Print out the data below with every line intact.

START Material for this task

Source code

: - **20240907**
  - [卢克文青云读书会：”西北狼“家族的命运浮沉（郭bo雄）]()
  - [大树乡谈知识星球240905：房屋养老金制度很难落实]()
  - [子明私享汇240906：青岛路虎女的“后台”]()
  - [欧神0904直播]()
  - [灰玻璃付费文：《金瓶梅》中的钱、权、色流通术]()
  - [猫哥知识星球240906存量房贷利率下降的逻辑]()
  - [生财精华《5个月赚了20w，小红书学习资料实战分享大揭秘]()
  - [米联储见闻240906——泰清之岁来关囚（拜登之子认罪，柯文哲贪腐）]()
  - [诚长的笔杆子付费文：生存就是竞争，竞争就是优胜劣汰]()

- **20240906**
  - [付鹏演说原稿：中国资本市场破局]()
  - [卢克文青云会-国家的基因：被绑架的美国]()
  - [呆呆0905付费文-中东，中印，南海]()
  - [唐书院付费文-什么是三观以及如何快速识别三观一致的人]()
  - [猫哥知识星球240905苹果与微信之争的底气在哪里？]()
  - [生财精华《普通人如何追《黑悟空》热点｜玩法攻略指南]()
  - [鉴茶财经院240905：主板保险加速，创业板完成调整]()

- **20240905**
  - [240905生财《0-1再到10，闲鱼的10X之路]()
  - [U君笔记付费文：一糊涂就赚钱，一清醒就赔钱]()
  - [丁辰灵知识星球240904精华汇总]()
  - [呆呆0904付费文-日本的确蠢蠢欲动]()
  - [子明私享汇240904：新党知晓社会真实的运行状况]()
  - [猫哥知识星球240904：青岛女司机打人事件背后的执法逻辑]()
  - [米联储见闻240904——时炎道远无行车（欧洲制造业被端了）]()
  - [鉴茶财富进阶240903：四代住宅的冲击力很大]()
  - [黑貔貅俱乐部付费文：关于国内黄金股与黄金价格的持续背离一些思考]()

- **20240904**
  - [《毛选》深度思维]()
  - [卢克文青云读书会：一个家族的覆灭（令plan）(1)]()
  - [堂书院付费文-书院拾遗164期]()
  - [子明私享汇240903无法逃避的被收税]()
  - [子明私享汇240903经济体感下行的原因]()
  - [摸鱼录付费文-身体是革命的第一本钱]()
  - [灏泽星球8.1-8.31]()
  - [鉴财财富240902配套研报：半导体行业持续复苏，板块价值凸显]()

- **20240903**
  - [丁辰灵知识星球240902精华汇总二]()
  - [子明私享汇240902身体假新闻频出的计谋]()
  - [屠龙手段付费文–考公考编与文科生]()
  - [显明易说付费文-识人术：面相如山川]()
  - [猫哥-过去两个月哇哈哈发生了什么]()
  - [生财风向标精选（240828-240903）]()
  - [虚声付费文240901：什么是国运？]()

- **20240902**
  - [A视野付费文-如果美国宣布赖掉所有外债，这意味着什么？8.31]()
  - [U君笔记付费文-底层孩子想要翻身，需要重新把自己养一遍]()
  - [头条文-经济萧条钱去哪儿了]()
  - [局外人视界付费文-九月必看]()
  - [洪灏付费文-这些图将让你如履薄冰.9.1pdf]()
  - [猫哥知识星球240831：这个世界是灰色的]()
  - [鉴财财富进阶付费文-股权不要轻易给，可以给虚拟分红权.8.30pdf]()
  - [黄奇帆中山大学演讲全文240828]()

END Material for this task

◆ **Exercise answer**:
Source code

: - **20240907**
  - [卢克文青云读书会：”西北狼“家族的命运浮沉（郭bo雄）]()
  - [大树乡谈知识星球240905：房屋养老金制度很难落实]()
  - [子明私享汇240906：青岛路虎女的“后台”]()
  - [欧神0904直播]()
  - [灰玻璃付费文：《金瓶梅》中的钱、权、色流通术]()
  - [猫哥知识星球240906存量房贷利率下降的逻辑]()
  - [生财精华《5个月赚了20w，小红书学习资料实战分享大揭秘]()
  - [米联储见闻240906——泰清之岁来关囚（拜登之子认罪，柯文哲贪腐）]()
  - [诚长的笔杆子付费文：生存就是竞争，竞争就是优胜劣汰]()

- **20240906**
  - [付鹏演说原稿：中国资本市场破局]()
  - [卢克文青云会-国家的基因：被绑架的美国]()
  - [呆呆0905付费文-中东，中印，南海]()
  - [唐书院付费文-什么是三观以及如何快速识别三观一致的人]()
  - [猫哥知识星球240905苹果与微信之争的底气在哪里？]()
  - [生财精华《普通人如何追《黑悟空》热点｜玩法攻略指南]()
  - [鉴茶财经院240905：主板保险加速，创业板完成调整]()

- **20240905**
  - [240905生财《0-1再到10，闲鱼的10X之路]()
  - [U君笔记付费文：一糊涂就赚钱，一清醒就赔钱]()
  - [丁辰灵知识星球240904精华汇总]()
  - [呆呆0904付费文-日本的确蠢蠢欲动]()
  - [子明私享汇240904：新党知晓社会真实的运行状况]()
  - [猫哥知识星球240904：青岛女司机打人事件背后的执法逻辑]()
  - [米联储见闻240904——时炎道远无行车（欧洲制造业被端了）]()
  - [鉴茶财富进阶240903：四代住宅的冲击力很大]()
  - [黑貔貅俱乐部付费文：关于国内黄金股与黄金价格的持续背离一些思考]()

- **20240904**
  - [《毛选》深度思维]()
  - [卢克文青云读书会：一个家族的覆灭（令plan）(1)]()
  - [堂书院付费文-书院拾遗164期]()
  - [子明私享汇240903无法逃避的被收税]()
  - [子明私享汇240903经济体感下行的原因]()
  - [摸鱼录付费文-身体是革命的第一本钱]()
  - [灏泽星球8.1-8.31]()
  - [鉴财财富240902配套研报：半导体行业持续复苏，板块价值凸显]()

- **20240903**
  - [丁辰灵知识星球240902精华汇总二]()
  - [子明私享汇240902身体假新闻频出的计谋]()
  - [屠龙手段付费文–考公考编与文科生]()
  - [显明易说付费文-识人术：面相如山川]()
  - [猫哥-过去两个月哇哈哈发生了什么]()
  - [生财风向标精选（240828-240903）]()
  - [虚声付费文240901：什么是国运？]()

- **20240902**
  - [A视野付费文-如果美国宣布赖掉所有外债，这意味着什么？8.31]()
  - [U君笔记付费文-底层孩子想要翻身，需要重新把自己养一遍]()
  - [头条文-经济萧条钱去哪儿了]()
  - [局外人视界付费文-九月必看]()
  - [洪灏付费文-这些图将让你如履薄冰.9.1pdf]()
  - [猫哥知识星球240831：这个世界是灰色的]()
  - [鉴财财富进阶付费文-股权不要轻易给，可以给虚拟分红权.8.30pdf]()
  - [黄奇帆中山大学演讲全文240828]()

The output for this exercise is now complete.